What began as a routine takeover approach has evolved into one of the most closely watched boardroom conflicts on the ASX this year.
At the centre of it is Humm Group, a consumer finance company now caught between a premium takeover offer, internal power struggles, and a rare regulatory intervention.
This week, the Takeovers Panel stepped in with a decisive ruling. It declared that circumstances surrounding the company’s handling of a takeover proposal were “unacceptable,” effectively questioning whether the market had been properly informed.
The dispute traces back to November 2025, when Credit Corp Group put forward an offer to acquire Humm at $0.77 per share under a scheme, or $0.72 via a takeover route.
The proposal represented a significant premium compared to earlier interest in the company, including a $0.58 per share bid linked to Humm’s own founder, Andrew Abercrombie.
On paper, it appeared straightforward.
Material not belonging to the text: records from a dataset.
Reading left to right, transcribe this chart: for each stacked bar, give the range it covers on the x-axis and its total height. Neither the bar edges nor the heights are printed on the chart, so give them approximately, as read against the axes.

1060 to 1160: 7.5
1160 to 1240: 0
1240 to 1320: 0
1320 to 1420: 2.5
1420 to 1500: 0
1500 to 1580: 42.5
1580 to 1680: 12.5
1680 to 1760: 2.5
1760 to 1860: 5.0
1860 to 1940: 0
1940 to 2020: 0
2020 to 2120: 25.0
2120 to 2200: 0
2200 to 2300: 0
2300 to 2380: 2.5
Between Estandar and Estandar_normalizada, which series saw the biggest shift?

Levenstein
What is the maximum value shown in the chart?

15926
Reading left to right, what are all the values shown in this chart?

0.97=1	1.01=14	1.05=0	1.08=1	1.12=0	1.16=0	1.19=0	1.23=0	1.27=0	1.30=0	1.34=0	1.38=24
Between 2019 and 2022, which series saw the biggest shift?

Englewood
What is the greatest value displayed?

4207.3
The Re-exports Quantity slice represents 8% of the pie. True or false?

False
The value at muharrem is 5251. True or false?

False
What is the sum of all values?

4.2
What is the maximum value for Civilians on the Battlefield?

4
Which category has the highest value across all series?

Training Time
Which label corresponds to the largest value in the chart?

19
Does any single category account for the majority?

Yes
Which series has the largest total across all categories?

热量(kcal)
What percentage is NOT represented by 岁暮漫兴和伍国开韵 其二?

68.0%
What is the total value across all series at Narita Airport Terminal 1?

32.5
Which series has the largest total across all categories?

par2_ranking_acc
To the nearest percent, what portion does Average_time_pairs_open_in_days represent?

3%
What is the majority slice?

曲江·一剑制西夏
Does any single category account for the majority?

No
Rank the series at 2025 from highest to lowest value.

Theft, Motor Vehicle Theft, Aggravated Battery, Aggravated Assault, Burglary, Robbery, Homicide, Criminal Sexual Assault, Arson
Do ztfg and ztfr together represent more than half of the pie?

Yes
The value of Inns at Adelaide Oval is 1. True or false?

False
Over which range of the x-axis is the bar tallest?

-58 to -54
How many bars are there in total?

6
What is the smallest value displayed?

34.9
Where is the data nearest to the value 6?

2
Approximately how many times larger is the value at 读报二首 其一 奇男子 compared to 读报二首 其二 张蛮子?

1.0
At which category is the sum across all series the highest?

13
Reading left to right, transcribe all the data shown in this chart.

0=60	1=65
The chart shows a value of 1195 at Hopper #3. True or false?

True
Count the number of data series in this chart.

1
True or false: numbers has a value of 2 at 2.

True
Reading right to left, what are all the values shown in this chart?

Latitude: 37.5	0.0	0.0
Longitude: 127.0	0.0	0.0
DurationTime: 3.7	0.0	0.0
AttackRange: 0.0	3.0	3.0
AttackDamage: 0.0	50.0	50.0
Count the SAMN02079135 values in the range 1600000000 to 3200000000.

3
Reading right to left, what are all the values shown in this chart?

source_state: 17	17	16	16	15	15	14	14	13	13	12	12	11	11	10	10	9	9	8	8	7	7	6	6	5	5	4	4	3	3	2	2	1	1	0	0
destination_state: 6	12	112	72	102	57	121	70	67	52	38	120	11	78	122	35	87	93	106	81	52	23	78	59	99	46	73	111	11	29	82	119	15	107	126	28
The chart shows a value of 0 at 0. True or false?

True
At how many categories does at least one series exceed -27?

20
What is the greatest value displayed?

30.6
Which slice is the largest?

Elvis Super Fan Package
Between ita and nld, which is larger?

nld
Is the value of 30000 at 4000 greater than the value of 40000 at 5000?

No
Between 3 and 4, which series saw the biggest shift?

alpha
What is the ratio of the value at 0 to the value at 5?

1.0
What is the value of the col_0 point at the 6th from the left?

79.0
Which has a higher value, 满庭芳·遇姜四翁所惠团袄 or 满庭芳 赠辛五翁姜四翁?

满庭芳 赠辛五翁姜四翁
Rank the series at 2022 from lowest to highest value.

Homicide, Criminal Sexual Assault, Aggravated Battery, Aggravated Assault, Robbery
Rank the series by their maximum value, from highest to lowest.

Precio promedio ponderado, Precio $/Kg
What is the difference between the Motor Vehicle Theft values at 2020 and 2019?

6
A higher offer had emerged, and the market was waiting for the board’s response.
What followed instead has become the subject of scrutiny.

HUMM Group Stock Price DATA: 20th March 2026 | StocknessMonster
According to the Takeovers Panel, Humm’s public messaging did not align with internal decisions.
On December 17, 2025, the company told the ASX it was “carefully evaluating” the Credit Corp proposal and was willing to engage.
However, evidence presented to the Panel showed that weeks earlier, on November 27, Mr. Abercrombie had already instructed advisers to treat the proposal as a “non-starter.”
In parallel, the company indicated that an Independent Board Committee would assess the offer.
The Panel found that no such committee was ever intended to be formed.
For a market that relies on transparency, this gap between communication and reality became the central issue.
The situation escalated further when Mr. Abercrombie increased his stake in the company.
Between December 17 and 19, immediately following the market announcement, his voting power rose from 26.19% to 29.19%.
This 3% increase may appear modest, but in takeover terms it is significant.
It strengthened his influence at a critical moment, potentially making it more difficult for Credit Corp to achieve the 50.1% acceptance threshold required under a takeover structure.
The Panel concluded that these purchases occurred in a market that had not been properly informed, raising concerns about fairness.
Declarations of “unacceptable circumstances” are not issued lightly.
They signal that the principles underpinning Australia’s takeover regime, including an efficient, competitive, and informed market, may have been compromised.
In this case, the Panel pointed to three key concerns.
First, the market may have been misled about the company’s willingness to engage with the offer.
Second, governance processes such as the Independent Board Committee were not accurately represented.
Third, the timing of share acquisitions created a potential imbalance in control.
Together, these findings elevate the situation from a commercial disagreement to a governance issue.
Mr. Abercrombie has since filed a review application, challenging the Panel’s decision.
This introduces a new phase in the saga, one that could extend beyond the boardroom into a more formal legal process.
At the same time, attention is turning to the company’s leadership.
An Extraordinary General Meeting, now scheduled for May 1, 2026, will give shareholders the opportunity to vote on potential board changes.
This adds another layer to an already complex situation, effectively turning the takeover into a referendum on governance.
While the numbers and timelines are specific to Humm, the underlying themes resonate more widely.
Takeover battles are not new to the ASX. Similar conflicts have emerged in sectors ranging from mining to technology, often highlighting tensions between founders and shareholders.
What makes this case notable is the regulatory intervention.
It underscores the importance of clear communication during corporate transactions, particularly when control of a company is at stake.
The immediate path forward hinges on two developments.
The outcome of Mr. Abercrombie’s review application will determine whether the Panel’s findings stand or are reconsidered.
At the same time, the May shareholder meeting will shape the company’s governance structure.
For Credit Corp, the situation remains fluid. The attractiveness of its offer is clear, but the pathway to execution has become more complicated.
Humm Group now finds itself in a position few companies anticipate.It is navigating a takeover proposal, a regulatory challenge, and an internal leadership contest all at once.
The coming weeks will be critical.
Whether the company moves toward a transaction, a board reshuffle, or a prolonged standoff will depend on how these parallel processes unfold.